In common knowledge, when someone is sure of what he/she would do, there is no need to shout or threaten. That individual can do whatever needs to be done calmly and coolly. When such an individual loses cool, then there is reason to believe that things are in a mess. When that individual goes beyond losing cool and starts threatening, then common sense would dictate that the individual has lost direction and not in a position to do what needs to be done. In case of this government, threats have now become a routine matter and everyone in political authority is indulging in threats. What is not clear about such threats is the fact that in Bangladesh's history, the opposition has never been as weak as it is today. BNP has just not lost the election, it is now riddled with internal dissensions where it is not really in a position to launch the type of action that we know opposition parties have done in the past, like regular hartals accompanied by all kinds of violence. During this term of the AL, the BNP and its allies have succeeded in holding just one hartal.
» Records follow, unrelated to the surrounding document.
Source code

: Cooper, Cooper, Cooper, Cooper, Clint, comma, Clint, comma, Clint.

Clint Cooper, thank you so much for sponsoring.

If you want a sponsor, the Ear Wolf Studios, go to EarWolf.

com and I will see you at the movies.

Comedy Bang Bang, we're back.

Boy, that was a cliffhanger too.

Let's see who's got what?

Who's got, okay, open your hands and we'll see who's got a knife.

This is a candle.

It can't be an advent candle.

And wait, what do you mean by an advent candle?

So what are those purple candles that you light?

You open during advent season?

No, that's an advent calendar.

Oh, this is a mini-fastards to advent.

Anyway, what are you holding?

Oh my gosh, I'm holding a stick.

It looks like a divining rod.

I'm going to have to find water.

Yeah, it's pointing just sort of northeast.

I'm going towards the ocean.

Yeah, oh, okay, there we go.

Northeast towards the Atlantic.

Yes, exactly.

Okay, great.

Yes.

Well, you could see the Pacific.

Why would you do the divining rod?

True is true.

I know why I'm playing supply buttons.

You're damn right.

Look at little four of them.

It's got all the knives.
Despite the Government's accusations that the country is seething with conspiracies to stop war trials and other actions against the government by the opposition, facts do not show any such evidence. Nevertheless, there is a lot of uncertainty in politics. The law and order situation is poor, the educational institutions have become hubs of criminal activities and the RMG sector is being subjected to public vandalism that portends grave consequences for the nation. The recent coverage of the private TV channels leaves little doubt that unscrupulous business people are systematically raising prices of essentials. In fact, it is only with the war crimes trial that there are little signs of unrest yet despite the Government's threats and accusations to the contrary.

These facts could point to something new in Bangladesh's politics; that the enemy the party in power is threatening is largely within. It would do the Awami League and the country great good if it would stop threatening all and sundry in the opposition camps and take a quiet and dispassionate look at what is happening within the party. Why can't the BCL be stopped? It is unimaginable what would happen to the country's image if the international press were to pick the pictures of students of the ruling party parading the university campuses with machetes and other weapons of death and moving around freely with the law enforcing agencies watching. Why can't those who have been identified to be behind the sugar syndicate be brought to book? In the state of country's politics, no one even in a fit of insanity would believe that any of these business people belong to the opposition. If they were, such syndicates would have been history and its leaders behind bars.

Bangladeshis are facing grave problems they have not faced before, like the acute shortage of power and water and they are praying on bended knees for the government to deliver. In the kind of politics the country has, the opposition will seek every opportunity to put the government in trouble. In opposition, the AL has done it. Threats will get the government nowhere; such threats will only convince the people that the government is not succeeding in tackling the problems they are facing. It is time for the government to act and give up threatening all and sundry. More importantly, it is time for the AL for introspection.That will help it understand the problems better, find solutions and take the country forward.